World War II and the Holocaust

World War II and the Holocaust (1940–1945)

Nazi Occupation and Anti-Jewish Measures

When Nazi Germany invaded Belgium on May 10, 1940, Antwerp was home to one of the largest Jewish communities in Western Europe, with approximately 50,000–55,000 Jews living in the city. Many were immigrants or refugees from Eastern and Central Europe, and only a minority held Belgian citizenship.

Couple wearing yellow stars
Wearing the Yellow Star

Under German occupation, anti-Jewish legislation was implemented rapidly. Jews were required to register, were excluded from numerous professions, and had businesses confiscated or “Aryanized.” In 1942, Jews were forced to wear the yellow Star of David. Restrictions on movement, employment, and public life intensified as the occupation progressed.

The Antwerp Pogrom (April 1941)

On 14 April 1941, violent anti-Jewish riots erupted in Antwerp in what became known as the Antwerp Pogrom. The violence followed the screening of the antisemitic Nazi propaganda film Der Ewige Jude (“The Eternal Jew”). After the film, members of collaborationist and far-right groups, including activists associated with the VNV (Flemish National Union), marched into Jewish neighborhoods and carried out coordinated attacks.

Destruction in Antwerp
Destruction in Antwerp

Synagogues were vandalized and burned, Torah scrolls were desecrated, Jewish homes and businesses were looted, and individuals were assaulted in the streets.

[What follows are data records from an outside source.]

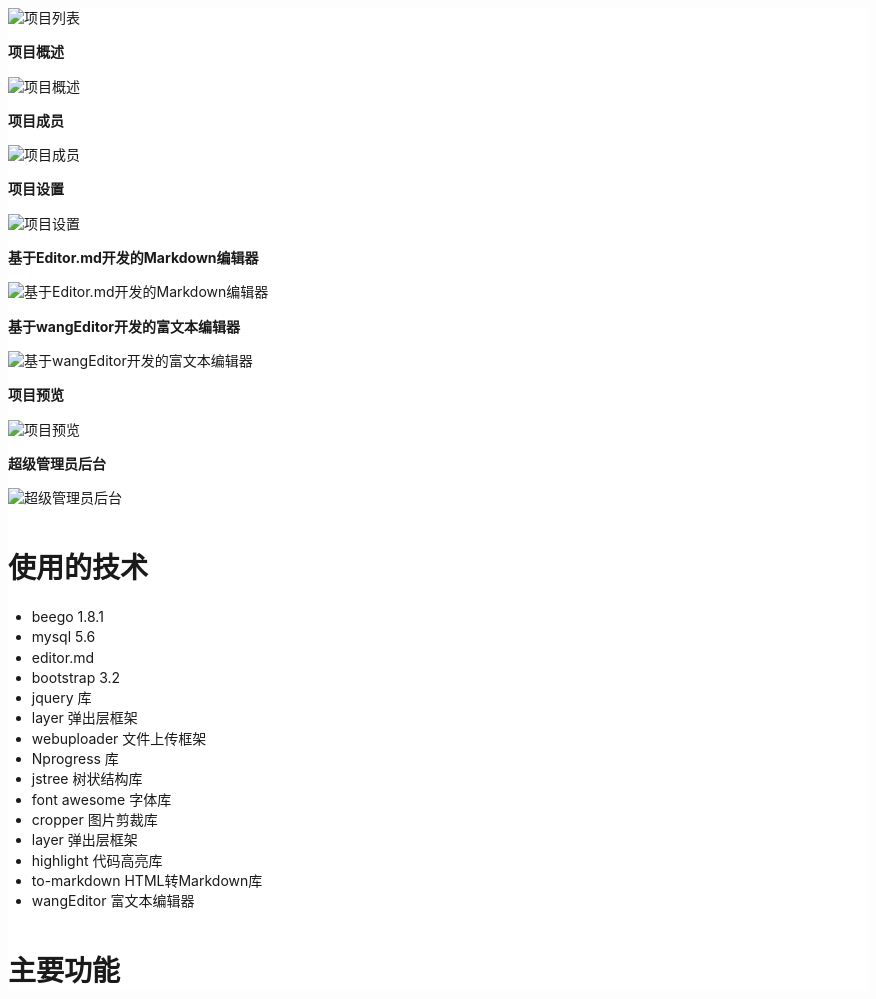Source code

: ![项目列表](https://raw.githubusercontent.com/lifei6671/mindoc/master/uploads/20170501203542.png)

**项目概述**

![项目概述](https://raw.githubusercontent.com/lifei6671/mindoc/master/uploads/20170501203619.png)

**项目成员**

![项目成员](https://raw.githubusercontent.com/lifei6671/mindoc/master/uploads/20170501203637.png)

**项目设置**

![项目设置](https://raw.githubusercontent.com/lifei6671/mindoc/master/uploads/20170501203656.png)

**基于Editor.md开发的Markdown编辑器**

![基于Editor.md开发的Markdown编辑器](https://raw.githubusercontent.com/lifei6671/mindoc/master/uploads/20170501203854.png)

**基于wangEditor开发的富文本编辑器**

![基于wangEditor开发的富文本编辑器](https://raw.githubusercontent.com/lifei6671/mindoc/master/uploads/20170501204651.png)

**项目预览**

![项目预览](https://raw.githubusercontent.com/lifei6671/mindoc/master/uploads/20170501204609.png)

**超级管理员后台**

![超级管理员后台](https://raw.githubusercontent.com/lifei6671/mindoc/master/uploads/20170501204710.png)


# 使用的技术

- beego 1.8.1
- mysql 5.6
- editor.md
- bootstrap 3.2
- jquery 库
- layer 弹出层框架
- webuploader 文件上传框架
- Nprogress 库
- jstree 树状结构库
- font awesome 字体库
- cropper 图片剪裁库
- layer 弹出层框架
- highlight 代码高亮库
- to-markdown HTML转Markdown库
- wangEditor 富文本编辑器


# 主要功能
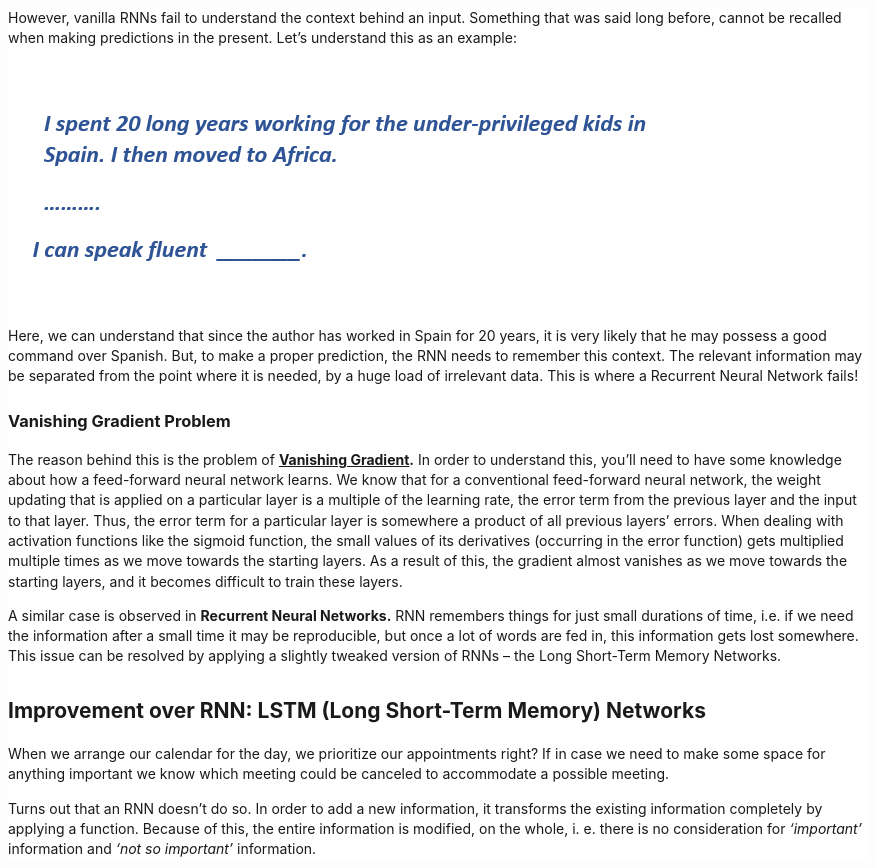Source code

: However, vanilla RNNs fail to understand the context behind an input. Something that was said long before, cannot be recalled when making predictions in the present. Let’s understand this as an example:

![Image](./images_av/introtoLSTM/b2_11.png)

Here, we can understand that since the author has worked in Spain for 20 years, it is very likely that he may possess a good command over Spanish. But, to make a proper prediction, the RNN needs to remember this context. The relevant information may be separated from the point where it is needed, by a huge load of irrelevant data. This is where a Recurrent Neural Network fails!

### Vanishing Gradient Problem

The reason behind this is the problem of **[**Vanishing Gradient**](https://www.analyticsvidhya.com/blog/2021/06/the-challenge-of-vanishing-exploding-gradients-in-deep-neural-networks/).** In order to understand this, you’ll need to have some knowledge about how a feed-forward neural network learns. We know that for a conventional feed-forward neural network, the weight updating that is applied on a particular layer is a multiple of the learning rate, the error term from the previous layer and the input to that layer. Thus, the error term for a particular layer is somewhere a product of all previous layers’ errors. When dealing with activation functions like the sigmoid function, the small values of its derivatives (occurring in the error function) gets multiplied multiple times as we move towards the starting layers. As a result of this, the gradient almost vanishes as we move towards the starting layers, and it becomes difficult to train these layers.

A similar case is observed in [](https://www.analyticsvidhya.com/blog/2022/03/a-brief-overview-of-recurrent-neural-networks-rnn/)**Recurrent Neural Networks.** RNN remembers things for just small durations of time, i.e. if we need the information after a small time it may be reproducible, but once a lot of words are fed in, this information gets lost somewhere. This issue can be resolved by applying a slightly tweaked version of RNNs – the Long Short-Term Memory Networks.

## Improvement over RNN: LSTM (Long Short-Term Memory) Networks

When we arrange our calendar for the day, we prioritize our appointments right? If in case we need to make some space for anything important we know which meeting could be canceled to accommodate a possible meeting.

Turns out that an RNN doesn’t do so. In order to add a new information, it transforms the existing information completely by applying a function. Because of this, the entire information is modified, on the whole, i. e. there is no consideration for _‘important’_ information and _‘not so important’_ information.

The residence of Antwerp’s Chief Rabbi, Marcus Rottenberg, was also attacked. The violence occurred in the presence of German occupation authorities and marked a significant escalation in anti-Jewish persecution in the city.

Although mass deportations had not yet begun, the pogrom demonstrated the increasing vulnerability of Antwerp’s Jewish population and foreshadowed the systematic arrests and deportations that would follow the next year.

Raids and Deportations

Transport of arrested Jews
Transport of arrested Jews

Beginning in the summer of 1942, the persecution escalated into systematic deportations. Antwerp became a major site of large-scale round-ups (razzias), often carried out with the involvement of local police. During the night of 15–16 August 1942, the first major raid resulted in the arrest of approximately 845 Jews. They were transferred to the Dossin Barracks transit camp in Mechelen (Malines) and subsequently deported to Auschwitz-Birkenau.

Dossin Barracks Courtyard
Dossin Barracks Courtyard

Further raids followed in August and September 1942, leading to the arrest and deportation of thousands of Antwerp Jews. Between August 1942 and July 1944, 28 deportation convoys left from the Dossin Barracks, transporting more than 25,000 Jews from Belgium to extermination camps. Only a small fraction survived.

Antwerp’s Jewish community suffered particularly heavy losses. Due to the concentration of Jews in identifiable neighborhoods and the efficiency of deportation efforts, a higher percentage of Antwerp Jews were deported compared to the national average.

Hiding, Resistance, and Survival

Not all Jews were deported. Some managed to flee Belgium before the mass arrests began, particularly during the early months of the occupation. Antwerp, as a major port city, had long served as a point of emigration, and a number of Jewish refugees sought visas to the United States, British Mandate Palestine, and several Latin American countries, including Cuba. While Cuba was not a primary destination for Antwerp’s Jewish population, a small number of Antwerp-linked refugees and diamond merchants established themselves there, reflecting the wider dispersion of the city’s prewar commercial networks. Others escaped over land through France and Spain to neutral countries such as Switzerland or Portugal. However, once borders tightened and deportations intensified from 1942 onward, opportunities for escape became extremely limited.

Acts of resistance in Belgium included efforts to disrupt deportations, most notably the April 1943 attack on the Twentieth Convoy, during which resistance members helped free Jewish deportees from a transport train.

Liberation

Antwerp was liberated by Allied forces on September 4, 1944. By that time, the once-thriving Jewish community had been devastated. The majority of Antwerp’s Jews had been deported and murdered. Survivors returned to a city where homes, businesses, and communal institutions had often been confiscated or destroyed.

References

  • Schmidt, E. (1994). Geschiedenis van de Joden in Antwerpen. Antwerpen: Excelsior.
  • Michman, D. (1998). Belgium and the Holocaust: Jews, Belgians, Germans. Jerusalem: Yad Vashem.
  • Saerens, L. (2000). Vreemdelingen in een wereldstad: een geschiedenis van Antwerpen en zijn joodse bevolking (1880-1944). Tielt: Lannoo.
  • Vromen, S. (2008). Hidden Children of the Holocaust: Belgian Nuns and their Daring Rescue of Young Jews from the Nazis. Oxford University Press.